Agile is a software programing method developed in 2001 with the issuance of the Agile Manifesto. Agile principles are parallel to many sociocratic principles and patterns. The double link concept of Sociocracy lets Agile teams known as Scrums scale up to incorporate the larger organization. Are you involved in software development? Consider joining a SocioNet Community of Practice to explore how you can use sociocracy to improve your software development effectiveness.







AGILE AND SOCIOCRACY IN PARIS
March 27 in Paris, within the framework of Scrum Day, Scrum Alliance, the Agile community in Paris was gathering.
In a two-hour workshop, Gilles Charest, a Sociocratic expert well known in the French countries, assisted by Laurent Sarazin, an internal consultant at Societe Generale, a large French bank, invited participants to learn from the sociocratic recipe to improve the Agile cooking.
Agility is a method increasingly used to improve the efficiency and productivity software development project. The method is based on the same values of
“cooperation” that Sociocracy aims to perpetuate.
The discovery of Sociocratic governance model gives Agile people not only
tools to improve their practice, but also hope that the values of their cooperation system
will spread throughout the organization. A natural alliance is in process between Agile community and sociocratic community.
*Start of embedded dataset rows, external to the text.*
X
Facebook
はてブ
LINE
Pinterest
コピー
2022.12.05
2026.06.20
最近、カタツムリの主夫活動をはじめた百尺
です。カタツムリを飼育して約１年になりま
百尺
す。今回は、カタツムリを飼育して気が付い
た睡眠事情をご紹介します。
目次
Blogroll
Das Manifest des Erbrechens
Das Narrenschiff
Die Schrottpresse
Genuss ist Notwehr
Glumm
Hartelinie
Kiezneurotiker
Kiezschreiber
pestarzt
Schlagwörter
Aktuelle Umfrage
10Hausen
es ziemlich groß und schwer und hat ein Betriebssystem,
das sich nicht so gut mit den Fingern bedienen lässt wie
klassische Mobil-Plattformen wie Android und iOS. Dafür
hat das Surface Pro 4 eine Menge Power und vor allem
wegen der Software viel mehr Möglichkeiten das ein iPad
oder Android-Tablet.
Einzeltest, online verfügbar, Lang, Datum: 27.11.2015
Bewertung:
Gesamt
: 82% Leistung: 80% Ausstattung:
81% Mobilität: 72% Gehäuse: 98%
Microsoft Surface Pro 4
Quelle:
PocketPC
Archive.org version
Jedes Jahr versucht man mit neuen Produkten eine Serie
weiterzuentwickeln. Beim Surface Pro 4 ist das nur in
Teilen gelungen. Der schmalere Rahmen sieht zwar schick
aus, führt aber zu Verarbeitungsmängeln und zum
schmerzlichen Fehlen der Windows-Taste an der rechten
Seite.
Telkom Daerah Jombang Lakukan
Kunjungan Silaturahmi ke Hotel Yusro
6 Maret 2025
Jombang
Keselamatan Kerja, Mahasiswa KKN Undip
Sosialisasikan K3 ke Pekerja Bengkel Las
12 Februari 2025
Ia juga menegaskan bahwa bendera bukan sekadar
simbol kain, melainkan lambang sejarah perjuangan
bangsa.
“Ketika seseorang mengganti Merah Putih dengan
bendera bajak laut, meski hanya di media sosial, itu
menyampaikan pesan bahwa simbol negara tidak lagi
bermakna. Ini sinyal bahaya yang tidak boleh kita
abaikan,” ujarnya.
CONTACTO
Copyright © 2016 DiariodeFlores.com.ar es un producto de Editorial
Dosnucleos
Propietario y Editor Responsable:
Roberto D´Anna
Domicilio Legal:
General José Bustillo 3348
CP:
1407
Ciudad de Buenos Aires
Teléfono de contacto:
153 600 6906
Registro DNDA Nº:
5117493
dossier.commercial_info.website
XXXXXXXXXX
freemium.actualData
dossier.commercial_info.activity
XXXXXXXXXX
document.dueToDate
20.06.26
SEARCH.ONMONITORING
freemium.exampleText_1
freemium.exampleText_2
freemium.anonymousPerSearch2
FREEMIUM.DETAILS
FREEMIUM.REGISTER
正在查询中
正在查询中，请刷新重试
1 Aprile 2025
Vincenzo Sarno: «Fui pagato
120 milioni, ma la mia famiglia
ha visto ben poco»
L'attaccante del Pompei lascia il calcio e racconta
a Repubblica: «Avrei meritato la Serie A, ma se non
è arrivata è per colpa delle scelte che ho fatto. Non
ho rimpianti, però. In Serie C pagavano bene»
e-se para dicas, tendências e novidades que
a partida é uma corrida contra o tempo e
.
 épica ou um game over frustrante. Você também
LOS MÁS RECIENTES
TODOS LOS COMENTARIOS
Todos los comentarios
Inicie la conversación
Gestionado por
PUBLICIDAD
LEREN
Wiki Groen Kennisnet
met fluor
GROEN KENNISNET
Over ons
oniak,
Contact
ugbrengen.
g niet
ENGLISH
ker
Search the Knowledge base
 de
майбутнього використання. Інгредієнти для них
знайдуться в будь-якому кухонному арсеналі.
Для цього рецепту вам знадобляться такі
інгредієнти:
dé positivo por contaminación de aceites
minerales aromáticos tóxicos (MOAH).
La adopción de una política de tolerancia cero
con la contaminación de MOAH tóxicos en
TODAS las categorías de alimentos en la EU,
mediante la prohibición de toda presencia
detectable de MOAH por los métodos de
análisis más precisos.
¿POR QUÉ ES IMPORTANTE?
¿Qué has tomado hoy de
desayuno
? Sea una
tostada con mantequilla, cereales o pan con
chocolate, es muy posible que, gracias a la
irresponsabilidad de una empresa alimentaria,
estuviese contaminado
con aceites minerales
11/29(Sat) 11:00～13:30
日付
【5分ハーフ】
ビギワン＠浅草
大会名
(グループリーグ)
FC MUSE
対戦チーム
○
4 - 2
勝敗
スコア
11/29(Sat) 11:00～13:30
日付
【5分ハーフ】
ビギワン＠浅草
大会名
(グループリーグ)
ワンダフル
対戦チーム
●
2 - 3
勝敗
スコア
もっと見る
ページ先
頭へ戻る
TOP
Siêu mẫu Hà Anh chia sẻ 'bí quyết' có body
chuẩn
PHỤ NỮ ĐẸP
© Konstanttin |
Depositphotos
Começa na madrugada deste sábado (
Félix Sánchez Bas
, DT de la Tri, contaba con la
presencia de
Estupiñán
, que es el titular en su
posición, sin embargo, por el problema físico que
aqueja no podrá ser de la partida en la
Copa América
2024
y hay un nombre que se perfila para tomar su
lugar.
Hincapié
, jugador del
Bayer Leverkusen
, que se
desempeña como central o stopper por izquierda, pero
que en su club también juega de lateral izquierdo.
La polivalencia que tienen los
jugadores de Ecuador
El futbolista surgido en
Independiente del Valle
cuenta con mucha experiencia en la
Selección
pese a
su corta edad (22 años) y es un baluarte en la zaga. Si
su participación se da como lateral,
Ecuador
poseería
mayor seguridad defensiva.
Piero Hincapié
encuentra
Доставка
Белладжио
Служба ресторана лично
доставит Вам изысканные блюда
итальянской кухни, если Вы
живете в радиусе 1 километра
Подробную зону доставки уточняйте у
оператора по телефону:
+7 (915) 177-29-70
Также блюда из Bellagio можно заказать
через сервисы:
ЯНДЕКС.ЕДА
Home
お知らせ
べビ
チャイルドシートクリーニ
To read in French, go to: http://www.ecoledeschefs.ca/Accueil/tabid/37/Default.aspx and look at the BULLETIN CONNEXION
Gilles Charest also wrote the preface of the Book “Rupture douce” written by a collective of Agile peoples leaded by Laurent Sarazin. This book is in the process of translation into English. https://sites.google.com/site/agileblueteam/
It’s certainly true that Scrum is designed for a small group of co-located talented and motivated individuals to work on a software project. But it’s used with big teams, who are not co-located and it inevitably fails (from what I’ve seen). When I worked in a little team it worked well. OK, people want to manage big teams and they think Scrum will do it. And they need help and perhaps sociocracy can help. But, here’s my question, each Agile team is likely to do everything, and not restrict themselves to a discrete ‘domain of responsibility’. So the team in India does stories, code and testing, and so does the team in the US. They may indeed need to cooperate but the models appear incompatible. What I’m saying is that if we had circle 1: stories, circle 2: code, circle 3: test then the DG model can be applied OK. If everything is found in one circle, there are no discrete responsibilities in the circle. I find it hard to see how circles can work where people aren’t colocated. Sorry – everybody wants to use Skype and mail and video conferencing. But it never seems to work from what I’ve experienced. I feel skeptical. What am I missing?
Seems like you are raising two issues (1) how do scrums coordinate, and (2) how do they coordinate across time and space. Ref the first matter: what’s missing from scrum theory is the scrum representative (or “uplink”) to an “uberscrum.” Also missing is the concept of an uberscrum itself being scrummy – rather than just a place to report. Ref item (2), I know a very successful company with four scrums in New Zealand and one in Germany. The uberscrum that coordinates them runs assignment setting, product acceptance, and retrospective meetings successfully via skype despite the 12 hour time difference. Dynamic governance (sociocratic) meeting methods seem to enable a scrum to handle the challenges of “talking from a box.”